TCP sockets provide a straightforward interface to point-to-point networks of all sorts. The tricky parts are finding IP addresses, making sure servers stay running, and building application-layer communication on top of raw bytes. Sockets exist on every OS since 1990, and are used by web browsers etc.
MPI (Message Passing Interface) is a handier high-performance-computing library used to access the network. MPI automatically handles IP addresses and process startup, and provides some primitive methods for sending application-layer data structures. MPI is absurdly popular on big parallel machines, and is slowly percolating into the wider world.

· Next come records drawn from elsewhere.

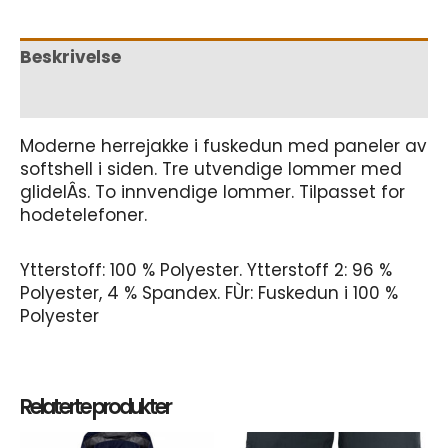
Beskrivelse
Tilleggsinformasjon
Moderne herrejakke i fuskedun med paneler av
softshell i siden. Tre utvendige lommer med
glidelÂs. To innvendige lommer. Tilpasset for
hodetelefoner.
Ytterstoff: 100 % Polyester. Ytterstoff 2: 96 %
Polyester, 4 % Spandex. FÙr: Fuskedun i 100 %
Polyester
Relaterte produkter
Dette
Dett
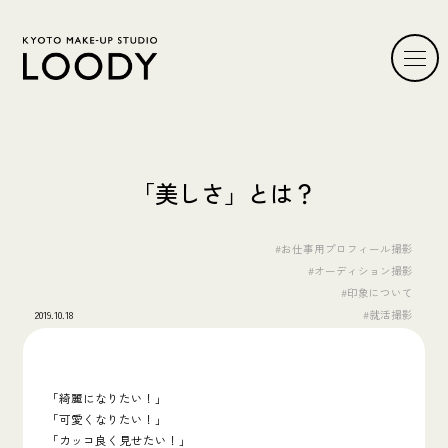
「美しさ」とは？
#お仕事用プロフィール撮影
#オーディション撮影
#印象について
2019.10.18
#就活撮影
「綺麗になりたい！」
「可愛くなりたい！」
「カッコ良く見せたい！」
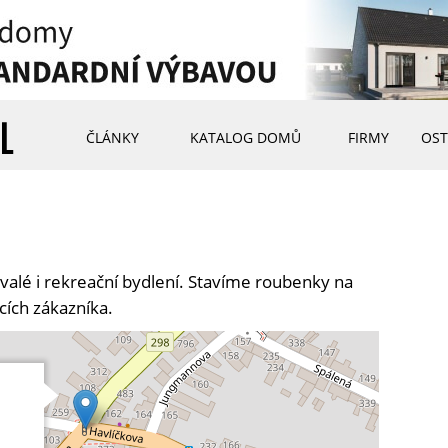
ČLÁNKY
KATALOG DOMŮ
FIRMY
OST
valé i rekreační bydlení. Stavíme roubenky na
cích zákazníka.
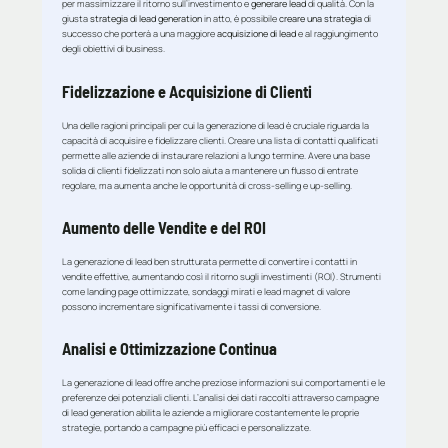
per massimizzare il ritorno sull’investimento e
generare lead
di qualità. Con la
giusta
strategia di lead generation
in atto, è possibile
creare una strategia
di
successo che porterà a una maggiore
acquisizione di lead
e al raggiungimento
degli obiettivi di business.
Fidelizzazione e Acquisizione di Clienti
Una delle ragioni principali per cui la generazione di lead è cruciale riguarda la
capacità di acquisire e fidelizzare clienti. Creare una lista di contatti qualificati
permette alle aziende di instaurare relazioni a lungo termine. Avere una base
solida di clienti fidelizzati non solo aiuta a mantenere un flusso di entrate
regolare, ma aumenta anche le opportunità di cross-selling e up-selling.
Aumento delle Vendite e del ROI
La generazione di lead ben strutturata permette di convertire i contatti in
vendite effettive, aumentando così il ritorno sugli investimenti (ROI). Strumenti
come landing page ottimizzate, sondaggi mirati e lead magnet di valore
possono incrementare significativamente i tassi di conversione.
Analisi e Ottimizzazione Continua
La generazione di lead offre anche preziose informazioni sui comportamenti e le
preferenze dei potenziali clienti. L’analisi dei dati raccolti attraverso campagne
di lead generation abilita le aziende a migliorare costantemente le proprie
strategie, portando a campagne più efficaci e personalizzate.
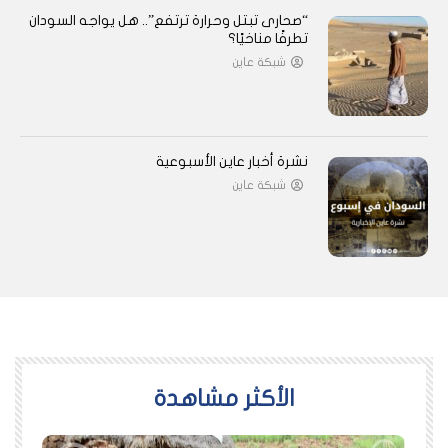
“صحارى تبتل وحرارة ترتفع”.. هل يواجه السودان
تطرفًا مناخيًا؟
شبكة عاين
نشرة أخبار عاين الأسبوعية
شبكة عاين
اﻷكثر مشاهدة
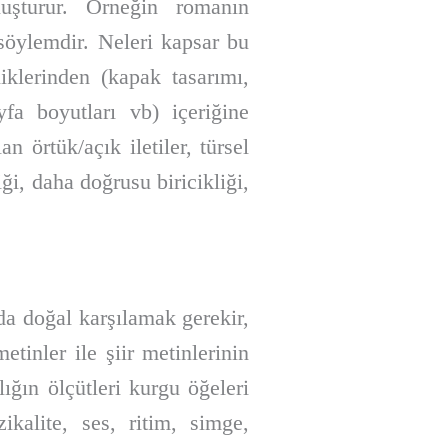
oluşturur. Örneğin romanın
söylemdir. Neleri kapsar bu
iklerinden (kapak tasarımı,
ayfa boyutları vb) içeriğine
n örtük/açık iletiler, türsel
i, daha doğrusu biricikliği,
da doğal karşılamak gerekir,
tinler ile şiir metinlerinin
lığın ölçütleri kurgu öğeleri
ikalite, ses, ritim, simge,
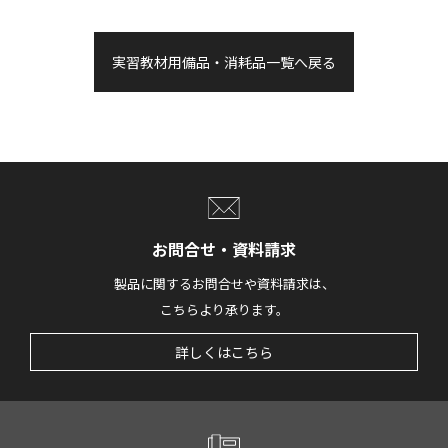
実習教材用備品・消耗品一覧へ戻る
お問合せ・資料請求
製品に関するお問合せや資料請求は、
こちらより承ります。
詳しくはこちら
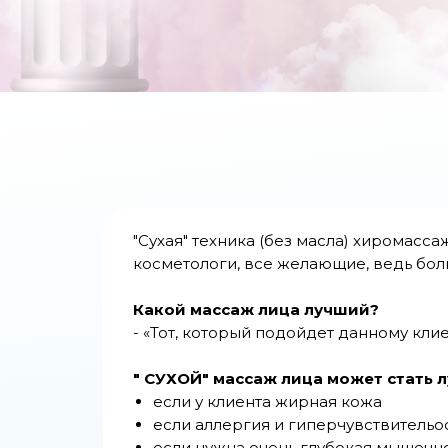
"Сухая" техника (без масла) хиромасс
косметологи, все желающие, ведь бол
Какой массаж лица лучший?
- «Тот, который подойдет данному кл
" СУХОЙ" массаж лица может стать 
если у клиента жирная кожа
если аллергия и гиперчувствительо
если нужна очень глубокая мышечн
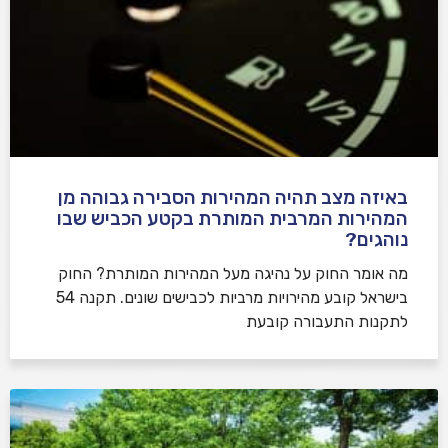
באיזה מצב תהיה המהירות הסבירה גבוהה מן
המהירות המרבית המותרת בקטע הכביש שבו
נוהגים?
​מה אומר החוק על נהיגה מעל המהירות המותרת? החוק
בישראל קובע מהירויות מרביות לכבישים שונים. תקנה 54
לתקנות התעבורה קובעת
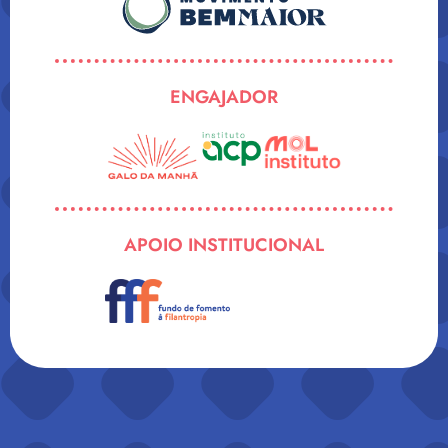
ENGAJADOR
APOIO INSTITUCIONAL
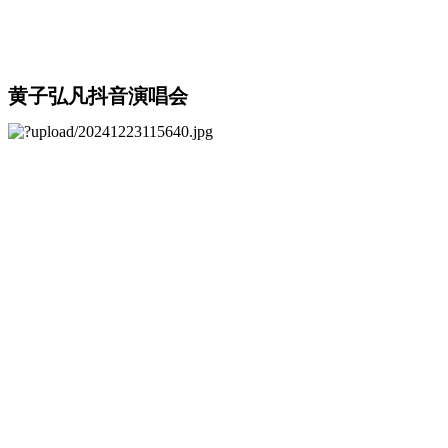
黄子弘凡抖音演唱会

Charm++ is a University of Illinois research project to build an object-oriented message passing system. It can migrate objects between physical processors for fault tolerance or load balancing, and uses Dr. Lawlor's own genuine PUP system to easily send arbitrary C++ classes between processors. Charm++ is used by more than six real projects, but this is still about 10,000x fewer than MPI.

My new personal favorite way to write parallel code is to write graphics-card code, where pixels can be rendered in parallel. Consumer programmable graphics hardware was first created in 2001 (or so), but is now mainstream in 2008 (thanks to Vista!).
In general, the problems with parallel performance are going to be:

Batch size. It takes microseconds to create a thread, send a network message, or read back a pixel, so you better be doing milliseconds of work in parallel if you want to amortize away that overhead.
Load balance. It's easy to screw up your code so that only one CPU is doing work, and all the other CPUs just sit there and watch him. That's a waste!